Directive>
Below is a listing; reproduce each line of it exactly.

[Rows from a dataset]
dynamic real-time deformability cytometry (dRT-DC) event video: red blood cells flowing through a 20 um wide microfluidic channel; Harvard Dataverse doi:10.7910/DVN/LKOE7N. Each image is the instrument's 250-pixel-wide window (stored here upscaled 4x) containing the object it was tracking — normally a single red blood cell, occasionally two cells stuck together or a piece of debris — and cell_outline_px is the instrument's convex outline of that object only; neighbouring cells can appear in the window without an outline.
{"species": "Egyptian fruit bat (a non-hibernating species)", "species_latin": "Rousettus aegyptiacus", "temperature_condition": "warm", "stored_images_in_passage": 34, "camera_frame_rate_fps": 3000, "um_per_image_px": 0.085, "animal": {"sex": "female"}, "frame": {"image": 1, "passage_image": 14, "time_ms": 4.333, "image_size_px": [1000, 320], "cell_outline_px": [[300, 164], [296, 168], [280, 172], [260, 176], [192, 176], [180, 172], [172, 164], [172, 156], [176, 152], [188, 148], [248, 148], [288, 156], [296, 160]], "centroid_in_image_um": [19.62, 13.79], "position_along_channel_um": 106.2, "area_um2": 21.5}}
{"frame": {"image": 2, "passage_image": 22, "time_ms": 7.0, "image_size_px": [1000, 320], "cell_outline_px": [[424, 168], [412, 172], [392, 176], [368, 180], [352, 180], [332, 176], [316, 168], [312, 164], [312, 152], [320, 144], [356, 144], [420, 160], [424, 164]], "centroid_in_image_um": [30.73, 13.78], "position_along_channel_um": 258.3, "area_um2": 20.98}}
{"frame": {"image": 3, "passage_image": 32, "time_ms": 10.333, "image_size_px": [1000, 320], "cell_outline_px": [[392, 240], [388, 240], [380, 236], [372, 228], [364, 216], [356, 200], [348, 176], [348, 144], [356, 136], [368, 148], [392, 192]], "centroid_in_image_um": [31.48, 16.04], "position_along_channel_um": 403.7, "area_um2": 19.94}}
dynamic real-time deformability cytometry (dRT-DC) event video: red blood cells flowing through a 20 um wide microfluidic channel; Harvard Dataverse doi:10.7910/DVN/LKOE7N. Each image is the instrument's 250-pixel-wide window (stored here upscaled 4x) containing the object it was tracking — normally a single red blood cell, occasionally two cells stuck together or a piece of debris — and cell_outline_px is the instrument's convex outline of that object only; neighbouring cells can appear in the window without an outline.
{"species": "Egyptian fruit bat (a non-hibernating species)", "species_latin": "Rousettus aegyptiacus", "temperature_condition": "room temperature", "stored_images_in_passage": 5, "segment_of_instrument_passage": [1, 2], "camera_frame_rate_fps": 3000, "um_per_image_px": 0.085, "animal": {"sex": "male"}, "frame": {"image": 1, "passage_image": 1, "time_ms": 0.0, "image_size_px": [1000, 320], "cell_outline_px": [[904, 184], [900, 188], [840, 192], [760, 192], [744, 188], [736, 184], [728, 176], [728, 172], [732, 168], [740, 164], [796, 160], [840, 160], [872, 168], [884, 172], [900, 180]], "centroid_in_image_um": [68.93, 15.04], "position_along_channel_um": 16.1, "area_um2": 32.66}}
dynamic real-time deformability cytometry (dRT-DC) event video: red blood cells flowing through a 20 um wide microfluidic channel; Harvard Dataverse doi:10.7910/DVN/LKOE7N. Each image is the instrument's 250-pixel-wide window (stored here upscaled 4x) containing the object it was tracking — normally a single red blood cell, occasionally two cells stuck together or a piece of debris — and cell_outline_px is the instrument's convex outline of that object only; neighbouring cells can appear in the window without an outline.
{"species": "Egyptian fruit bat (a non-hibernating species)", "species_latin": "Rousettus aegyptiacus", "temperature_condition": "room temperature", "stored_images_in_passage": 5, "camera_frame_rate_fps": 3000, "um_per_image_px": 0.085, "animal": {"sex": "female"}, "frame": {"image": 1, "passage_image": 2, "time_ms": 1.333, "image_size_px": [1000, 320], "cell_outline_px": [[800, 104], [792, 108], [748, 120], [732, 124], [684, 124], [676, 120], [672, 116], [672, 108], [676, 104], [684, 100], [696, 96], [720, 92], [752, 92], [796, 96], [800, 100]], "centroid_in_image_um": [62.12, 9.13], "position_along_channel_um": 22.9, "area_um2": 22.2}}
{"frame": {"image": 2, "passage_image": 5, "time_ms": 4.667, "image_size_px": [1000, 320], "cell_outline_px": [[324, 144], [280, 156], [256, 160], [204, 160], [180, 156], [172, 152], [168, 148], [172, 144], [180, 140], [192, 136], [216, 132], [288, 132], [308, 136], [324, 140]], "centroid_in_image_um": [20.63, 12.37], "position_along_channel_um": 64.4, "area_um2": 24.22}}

Worked answer>
dynamic real-time deformability cytometry (dRT-DC) event video: red blood cells flowing through a 20 um wide microfluidic channel; Harvard Dataverse doi:10.7910/DVN/LKOE7N. Each image is the instrument's 250-pixel-wide window (stored here upscaled 4x) containing the object it was tracking — normally a single red blood cell, occasionally two cells stuck together or a piece of debris — and cell_outline_px is the instrument's convex outline of that object only; neighbouring cells can appear in the window without an outline.
{"species": "Egyptian fruit bat (a non-hibernating species)", "species_latin": "Rousettus aegyptiacus", "temperature_condition": "warm", "stored_images_in_passage": 34, "camera_frame_rate_fps": 3000, "um_per_image_px": 0.085, "animal": {"sex": "female"}, "frame": {"image": 1, "passage_image": 14, "time_ms": 4.333, "image_size_px": [1000, 320], "cell_outline_px": [[300, 164], [296, 168], [280, 172], [260, 176], [192, 176], [180, 172], [172, 164], [172, 156], [176, 152], [188, 148], [248, 148], [288, 156], [296, 160]], "centroid_in_image_um": [19.62, 13.79], "position_along_channel_um": 106.2, "area_um2": 21.5}}
{"frame": {"image": 2, "passage_image": 22, "time_ms": 7.0, "image_size_px": [1000, 320], "cell_outline_px": [[424, 168], [412, 172], [392, 176], [368, 180], [352, 180], [332, 176], [316, 168], [312, 164], [312, 152], [320, 144], [356, 144], [420, 160], [424, 164]], "centroid_in_image_um": [30.73, 13.78], "position_along_channel_um": 258.3, "area_um2": 20.98}}
{"frame": {"image": 3, "passage_image": 32, "time_ms": 10.333, "image_size_px": [1000, 320], "cell_outline_px": [[392, 240], [388, 240], [380, 236], [372, 228], [364, 216], [356, 200], [348, 176], [348, 144], [356, 136], [368, 148], [392, 192]], "centroid_in_image_um": [31.48, 16.04], "position_along_channel_um": 403.7, "area_um2": 19.94}}
dynamic real-time deformability cytometry (dRT-DC) event video: red blood cells flowing through a 20 um wide microfluidic channel; Harvard Dataverse doi:10.7910/DVN/LKOE7N. Each image is the instrument's 250-pixel-wide window (stored here upscaled 4x) containing the object it was tracking — normally a single red blood cell, occasionally two cells stuck together or a piece of debris — and cell_outline_px is the instrument's convex outline of that object only; neighbouring cells can appear in the window without an outline.
{"species": "Egyptian fruit bat (a non-hibernating species)", "species_latin": "Rousettus aegyptiacus", "temperature_condition": "room temperature", "stored_images_in_passage": 5, "segment_of_instrument_passage": [1, 2], "camera_frame_rate_fps": 3000, "um_per_image_px": 0.085, "animal": {"sex": "male"}, "frame": {"image": 1, "passage_image": 1, "time_ms": 0.0, "image_size_px": [1000, 320], "cell_outline_px": [[904, 184], [900, 188], [840, 192], [760, 192], [744, 188], [736, 184], [728, 176], [728, 172], [732, 168], [740, 164], [796, 160], [840, 160], [872, 168], [884, 172], [900, 180]], "centroid_in_image_um": [68.93, 15.04], "position_along_channel_um": 16.1, "area_um2": 32.66}}
dynamic real-time deformability cytometry (dRT-DC) event video: red blood cells flowing through a 20 um wide microfluidic channel; Harvard Dataverse doi:10.7910/DVN/LKOE7N. Each image is the instrument's 250-pixel-wide window (stored here upscaled 4x) containing the object it was tracking — normally a single red blood cell, occasionally two cells stuck together or a piece of debris — and cell_outline_px is the instrument's convex outline of that object only; neighbouring cells can appear in the window without an outline.
{"species": "Egyptian fruit bat (a non-hibernating species)", "species_latin": "Rousettus aegyptiacus", "temperature_condition": "room temperature", "stored_images_in_passage": 5, "camera_frame_rate_fps": 3000, "um_per_image_px": 0.085, "animal": {"sex": "female"}, "frame": {"image": 1, "passage_image": 2, "time_ms": 1.333, "image_size_px": [1000, 320], "cell_outline_px": [[800, 104], [792, 108], [748, 120], [732, 124], [684, 124], [676, 120], [672, 116], [672, 108], [676, 104], [684, 100], [696, 96], [720, 92], [752, 92], [796, 96], [800, 100]], "centroid_in_image_um": [62.12, 9.13], "position_along_channel_um": 22.9, "area_um2": 22.2}}
{"frame": {"image": 2, "passage_image": 5, "time_ms": 4.667, "image_size_px": [1000, 320], "cell_outline_px": [[324, 144], [280, 156], [256, 160], [204, 160], [180, 156], [172, 152], [168, 148], [172, 144], [180, 140], [192, 136], [216, 132], [288, 132], [308, 136], [324, 140]], "centroid_in_image_um": [20.63, 12.37], "position_along_channel_um": 64.4, "area_um2": 24.22}}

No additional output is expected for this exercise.